TEXT FOR ANALYSIS
Transcribed from The Jackson Papers (Manuscripts, Vol 1 pp 172, 172a (1885)) by LJ Abrahams, November 2021
Canon JE Jackson wrote:
“It was about 1840 I discovered that the walls of the Chapel interior, at least towards the East End, had been once stencilled: the ground work generally being a bold foliated or scroll pattern, on which various figures were introduced.
The only figure now to be seen in tolerably perfect condition, is that of ST GEORGE and the Dragon, against the East wall & 14 feet high. This popular painting is well known to have been placed in Churches, in order to convey in an attractive & impressive form to the vulgar mind the Doctrine of the Triumph of the Christian over the Devil & his works.
In the figure at Farleigh, St George is in black armour over which he wears a white surcoat, lined with green, & powdered with a green ornament resembling a leaf or flower; the whole surmounted by a Red Cross. He is directing his eyes towards the figure of a Knight, which may be traced, but imperfectly, on the South wall of the chapel, at right angles to St George.
“This Knight represents one of the Hungerford family; & in the peculiarity of his round cropped head is curiously like the effigy of Robert Lord Hungerford of A.D. 1460, in Salisbury Cathedral. He is on his knees, looking towards St George, & his armour is painted (like a herald’s tabard) (like the effigy on the monument under the arch opposite) with the shield of Hungerford (FitzJohn). On the sleeve or arm of the dress (?) is the same shield in smaller size. Under the sword, when the painting was first discovered, was something in very bright azure & gold; & above in the corner, is the neverfailing Crest, a wheatsheaf & sickles. The ears, face, gorget1 & uplifted hands were when first exposed quite distinct.

Data records
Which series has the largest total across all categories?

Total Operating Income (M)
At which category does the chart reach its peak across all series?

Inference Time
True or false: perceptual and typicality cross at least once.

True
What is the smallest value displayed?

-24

---

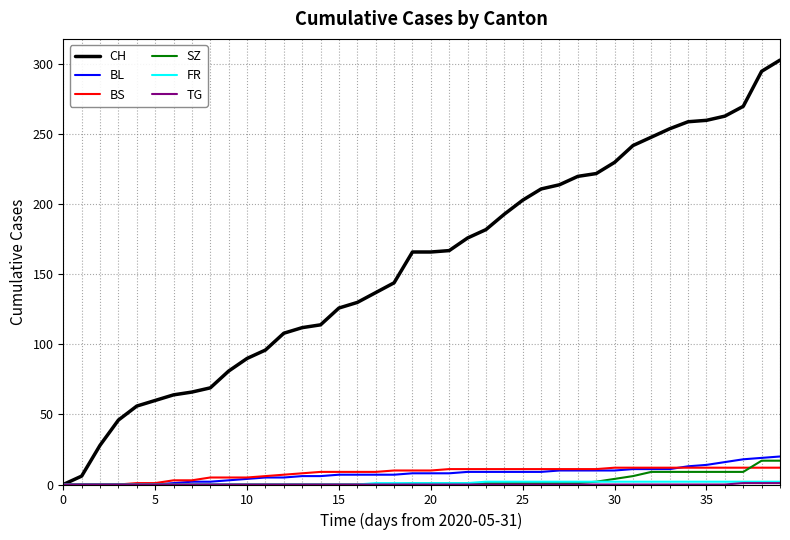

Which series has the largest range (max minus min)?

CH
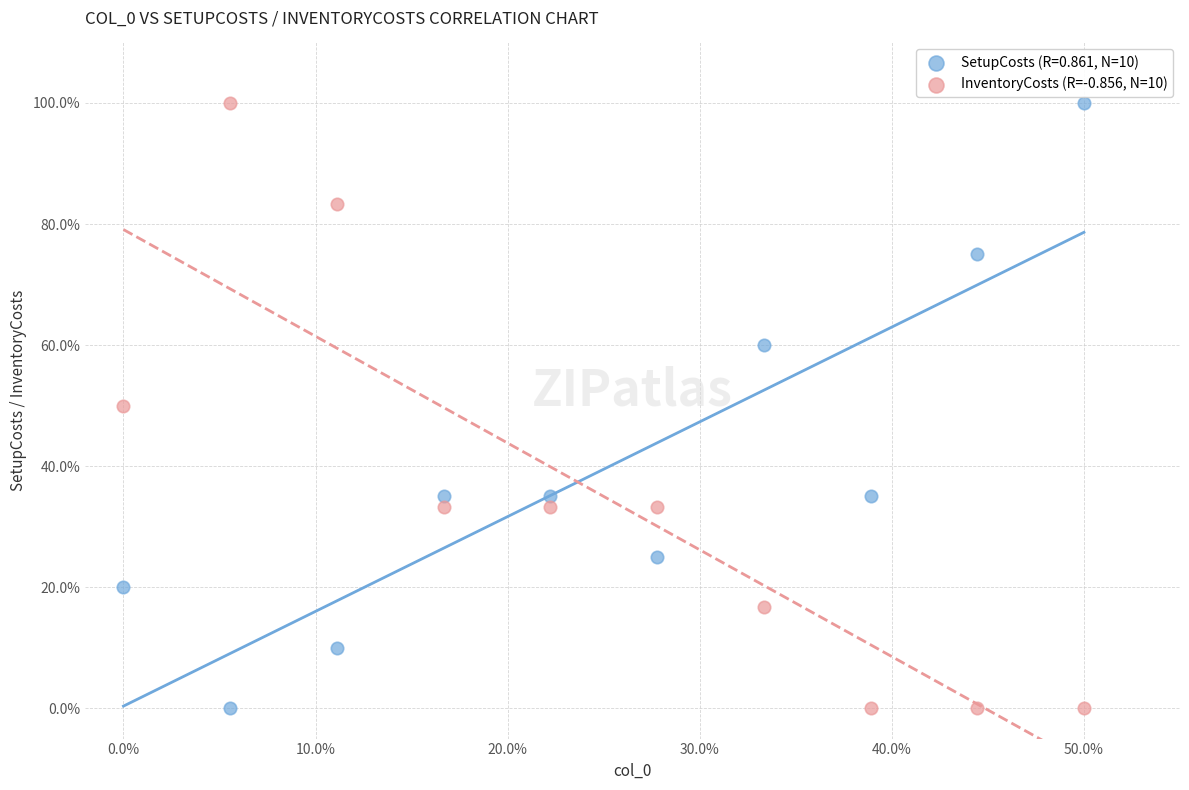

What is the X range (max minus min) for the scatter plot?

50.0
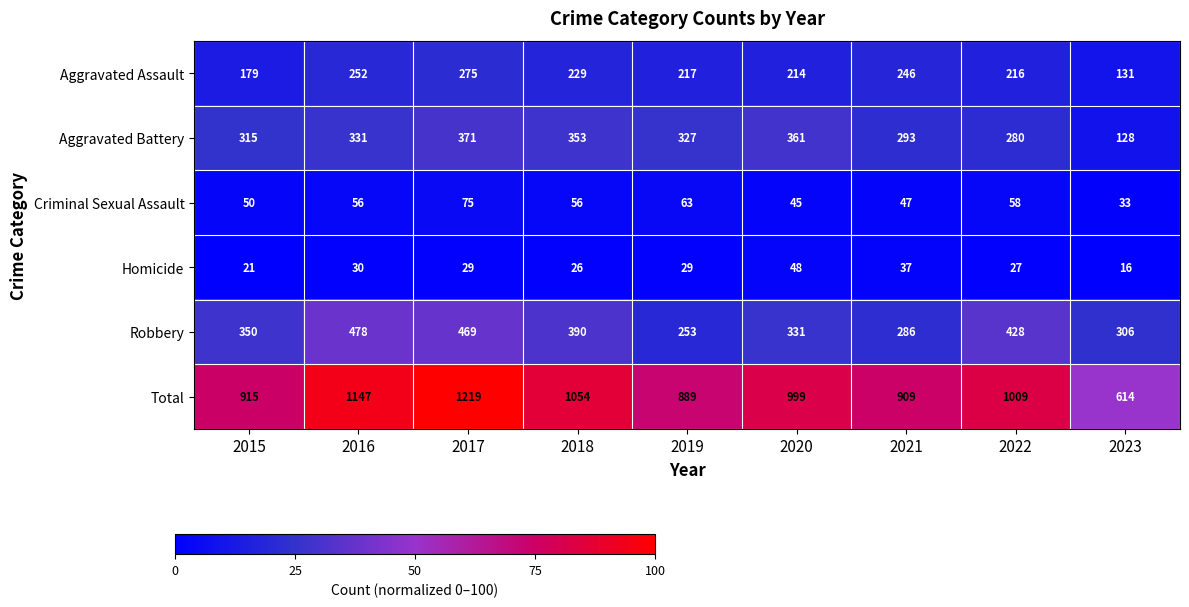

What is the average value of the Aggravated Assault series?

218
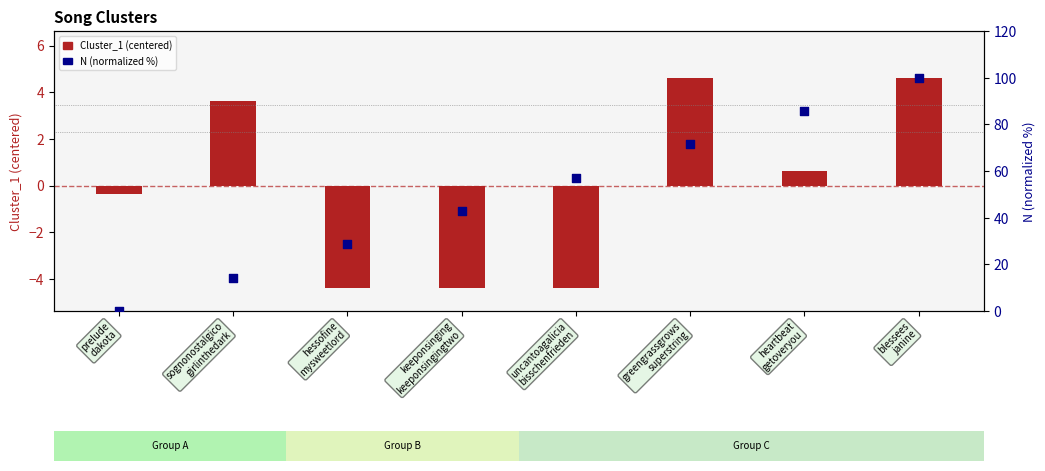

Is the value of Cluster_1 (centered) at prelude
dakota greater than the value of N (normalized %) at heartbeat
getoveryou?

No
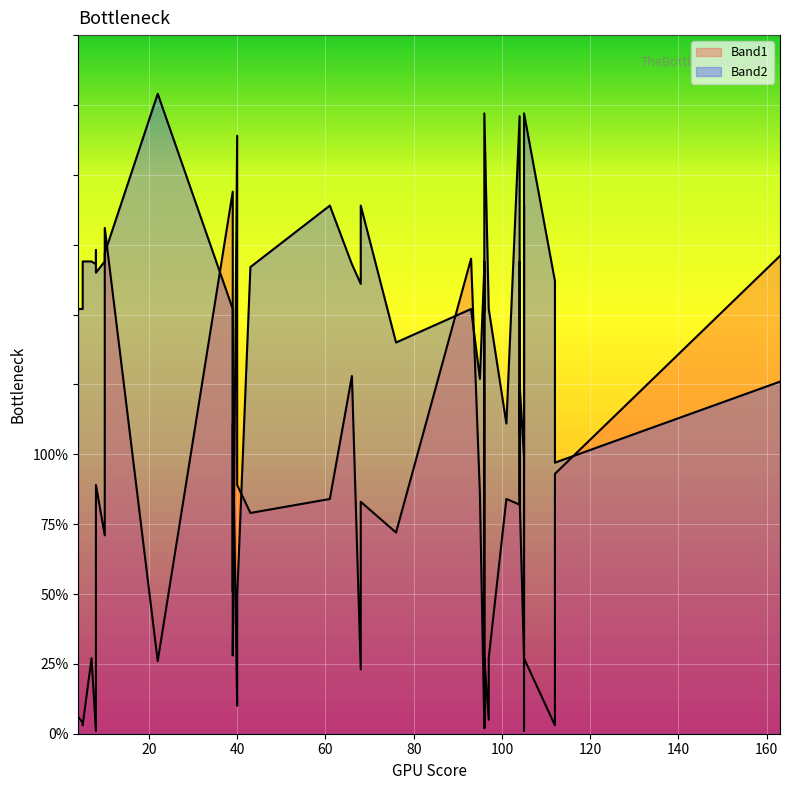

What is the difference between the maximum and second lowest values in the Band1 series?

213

COMPLETE THE FOLLOWING
**A)** Revise the stretch of the account of the chapel wall paintings from "Transcribed from The" through "Devil & his works.", replacing "stencilled" with "decorated".
**B)** How many lines of the records contain the string "series"? Case counts; give only the number.

ANSWERS BY ITEM
**A)**
Transcribed from The Jackson Papers (Manuscripts, Vol 1 pp 172, 172a (1885)) by LJ Abrahams, November 2021
Canon JE Jackson wrote:
“It was about 1840 I discovered that the walls of the Chapel interior, at least towards the East End, had been once decorated: the ground work generally being a bold foliated or scroll pattern, on which various figures were introduced.
The only figure now to be seen in tolerably perfect condition, is that of ST GEORGE and the Dragon, against the East wall & 14 feet high. This popular painting is well known to have been placed in Churches, in order to convey in an attractive & impressive form to the vulgar mind the Doctrine of the Triumph of the Christian over the Devil & his works.

**B)** 5